Auch Behnken, 49, hat bereits mehrere Shuttleflüge absolviert. Seit dem 13. Mai sind beide in Quarantäne, nachdem sie bereits in den Wochen davor nur begrenzten Kontakt zu anderen gehabt hatten. Sie sollen sich auf keinen Fall anstecken und das Coronavirus auf die Station bringen. Des geringeren Risikos wegen sollten selbst ihre Familien zunächst nicht am Cape Canaveral dabei sein, um den Start zu verfolgen. Dann begaben auch sie sich in Quarantäne, sodass sie die beiden Raumfahrer vor dem Abflug doch noch aus nächster Nähe sehen können. Am Mittwoch um 16.33 Uhr Ortszeit erlebt Florida eine Premiere, zu der auch der Präsident anreisen will: Zum ersten Mal ist es eine Privatfirma, die Astronauten in den Kosmos bringt. Crew Dragon wurde, wie auch die Trägerrakete Falcon 9, von SpaceX entwickelt, dem Raumfahrtunternehmen Elon Musks, der mit seiner Marke Tesla als Pionier der Elektromobilität gilt. Die Frachtversion der Kapsel hat bereits zahlreiche Versorgungsflüge zur Raumstation ISS hinter sich. 2012 dockte sie dort zum ersten Mal an, und seither konnte SpaceX einen Erfahrungsschatz sammeln, der den Aufsteiger im Rennen mit dem größeren, offenbar auch behäbigeren Konkurrenten Boeing einen Vorsprung verschafft.

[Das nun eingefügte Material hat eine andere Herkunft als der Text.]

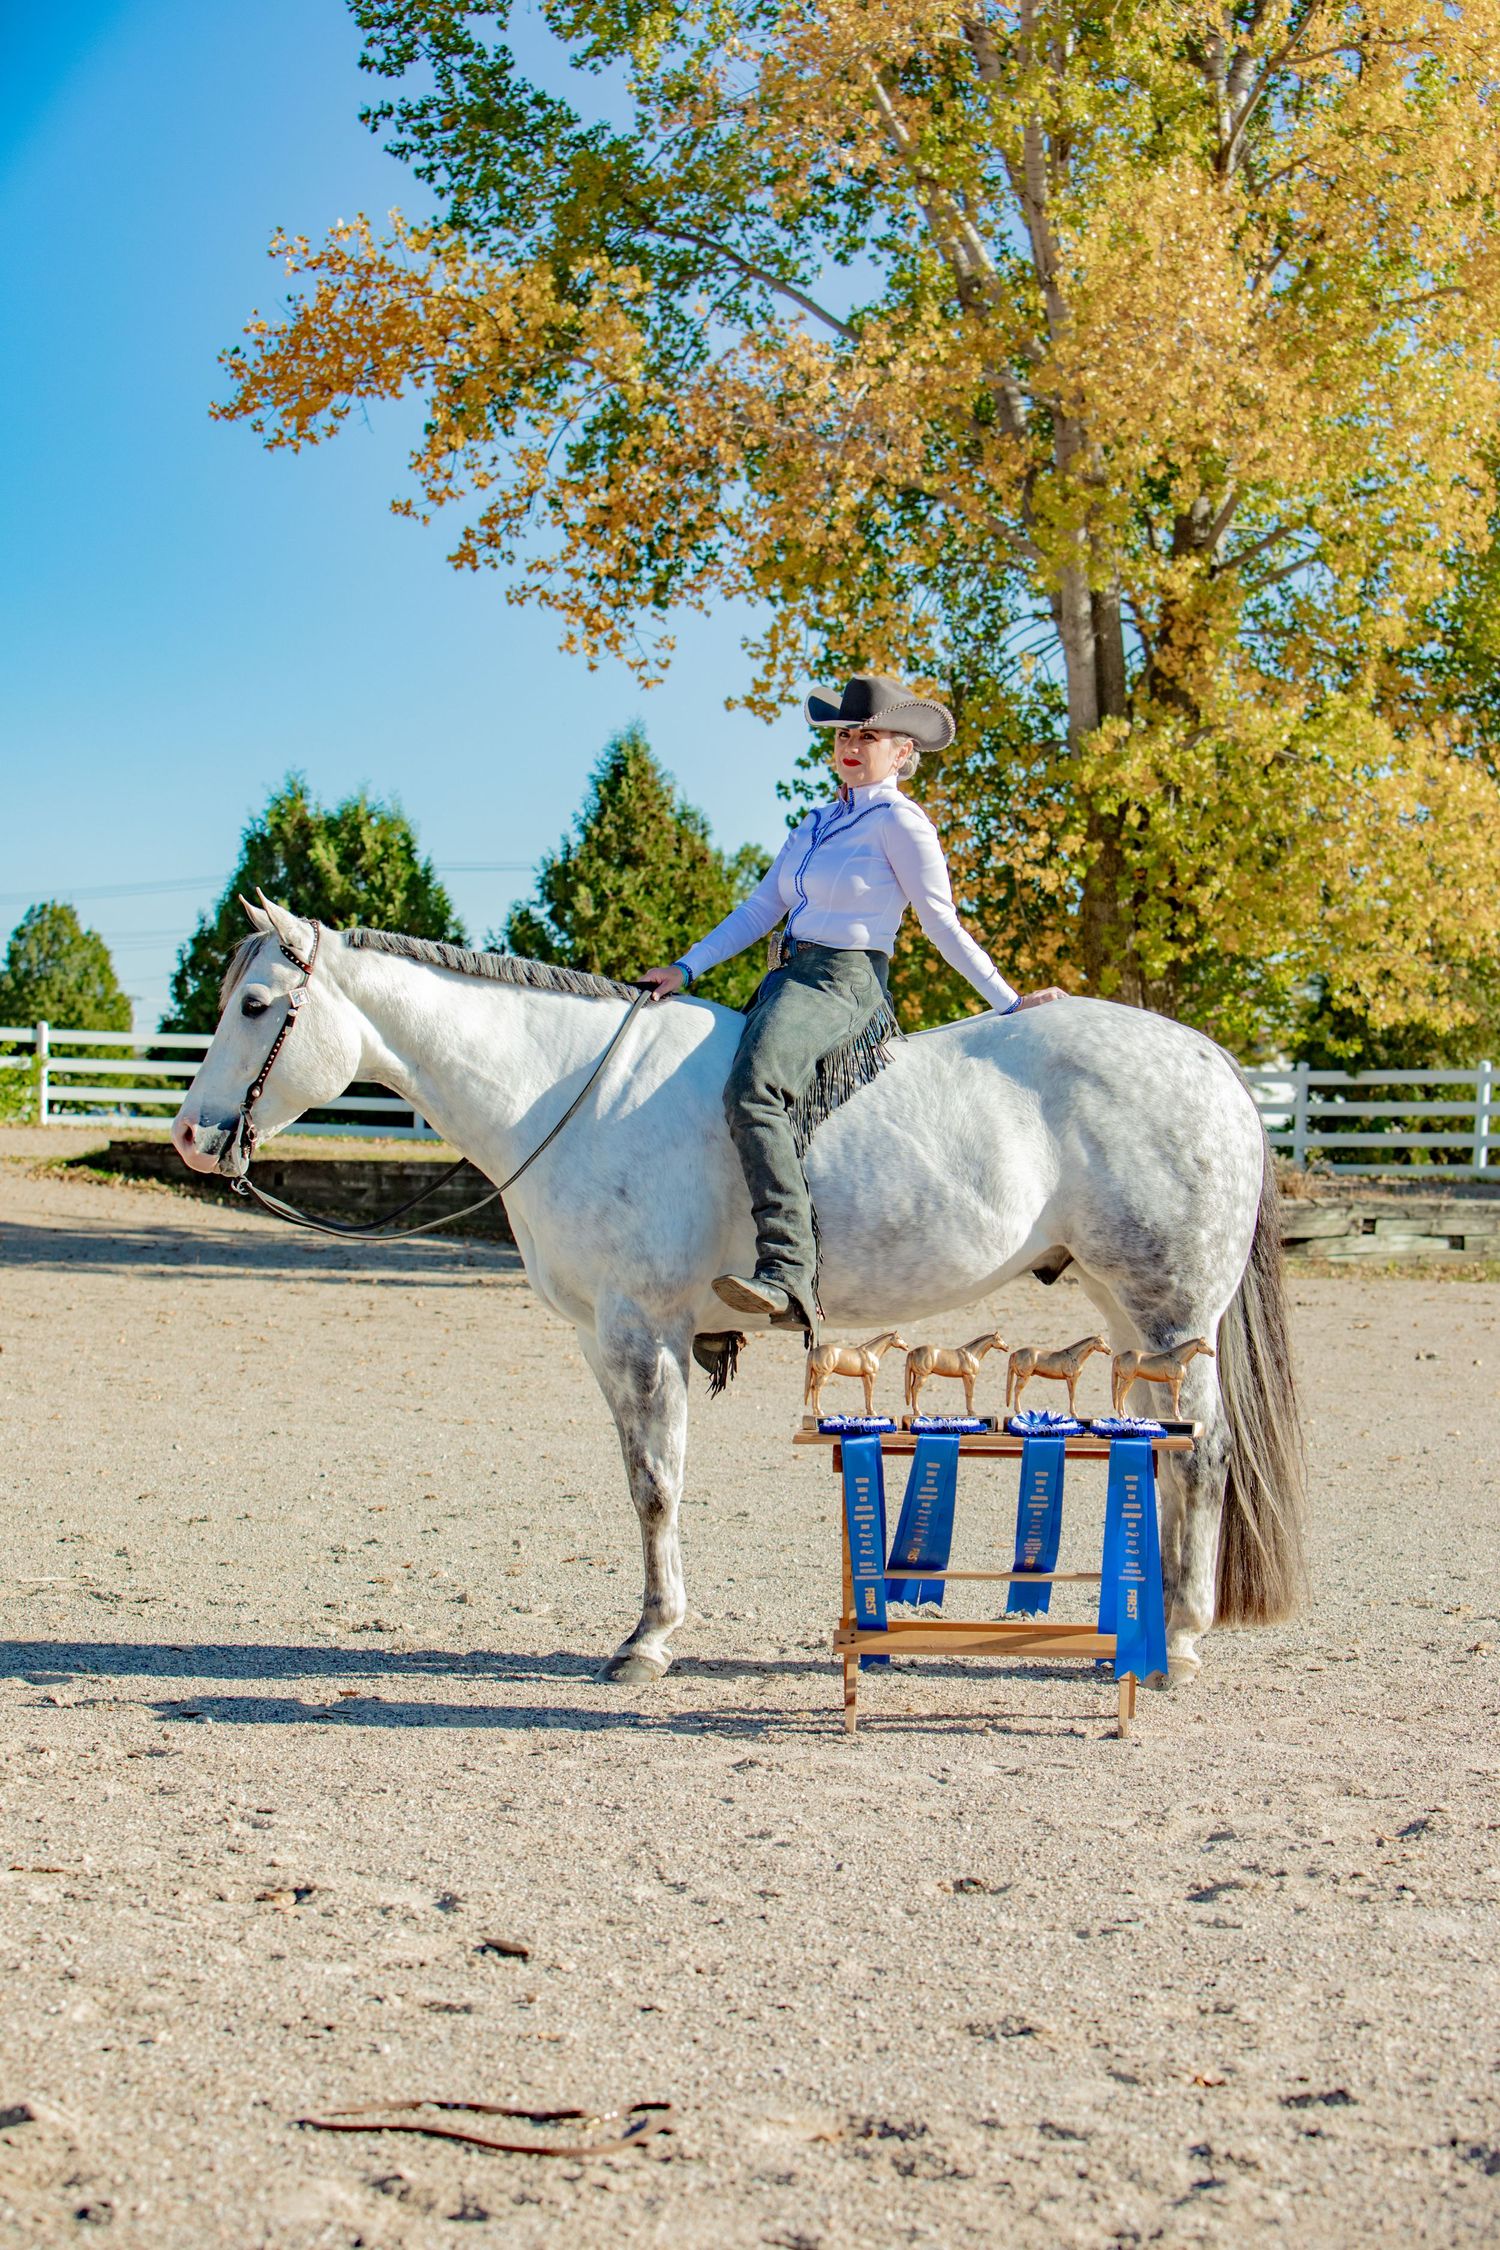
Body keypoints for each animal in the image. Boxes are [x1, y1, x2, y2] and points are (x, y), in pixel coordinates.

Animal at [171, 900, 1306, 1687]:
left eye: (257, 1007)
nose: (191, 1135)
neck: (572, 1092)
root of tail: (1208, 1060)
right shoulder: (602, 1340)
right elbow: (645, 1480)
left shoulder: (644, 1332)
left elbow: (655, 1485)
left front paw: (648, 1641)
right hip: (1135, 1320)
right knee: (1167, 1451)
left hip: (1168, 1310)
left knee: (1202, 1455)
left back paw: (1182, 1644)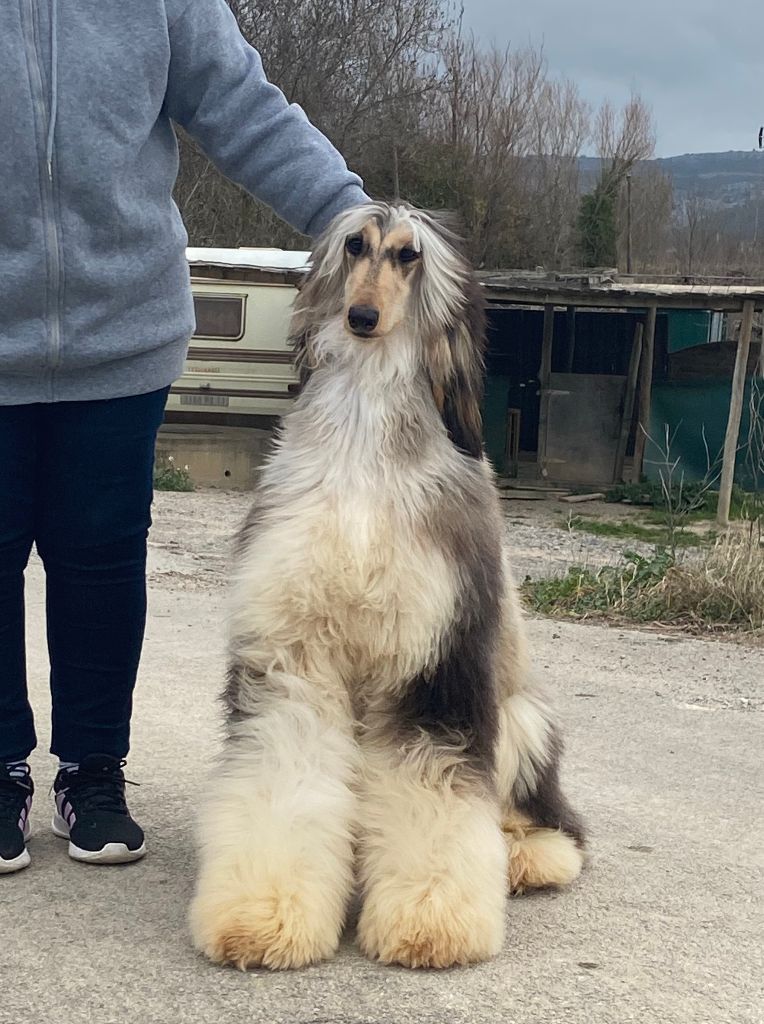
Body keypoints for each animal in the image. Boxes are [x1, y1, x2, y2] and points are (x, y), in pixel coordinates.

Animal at [189, 202, 584, 971]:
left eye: (408, 255)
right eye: (355, 245)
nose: (362, 317)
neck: (365, 436)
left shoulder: (434, 663)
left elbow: (433, 793)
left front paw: (433, 921)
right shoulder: (295, 654)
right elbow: (284, 775)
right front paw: (263, 911)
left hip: (521, 720)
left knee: (551, 822)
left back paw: (528, 857)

Um den Wettbewerb zu beleben, hatte die Nasa zwei Anbieter zugleich mit dem Bau von Raketen und Raumschiffen beauftragt. Es war der Präsident Barack Obama, der ein teures Staatsprogramm zur Entwicklung einer neuen Raketengeneration ad acta legte, um der, wie er hoffte, billigeren und schnelleren privaten Alternative den Vorzug zu geben. Billiger als bei der Nasa ist es tatsächlich geworden, den Zeitplan indes konnten auch die Privaten nicht halten. Als sie 2014 den Zuschlag bekamen, hoffte man, 2017 den Flug der ersten bemannten Kapsel feiern zu können.
Anfangs glaubten die meisten Experten, dass Boeing den Wettlauf gewinnen würde, der Flugzeugriese mit all seiner Erfahrung, der Goliath im Duell mit dem David, dem milde belächelten Start-up. Bald aber erwies sich SpaceX als mindestens ebenbürtig. Bereits im März vergangenen Jahres absolvierte die Crew Dragon einen unbemannten Testflug. Boeing dagegen scheiterte im Dezember spektakulär bei dem Versuch, seinen Starliner zur ISS zu schicken. Zwar erreichte das Raumschiff die Umlaufbahn, jedoch nicht in der richtigen Höhe - was sich nicht mehr korrigieren ließ.
Musk wiederum kann, falls am Mittwoch nichts dazwischenkommt, einen Triumph feiern, mit dem er nicht zuletzt sein Stehvermögen beweist.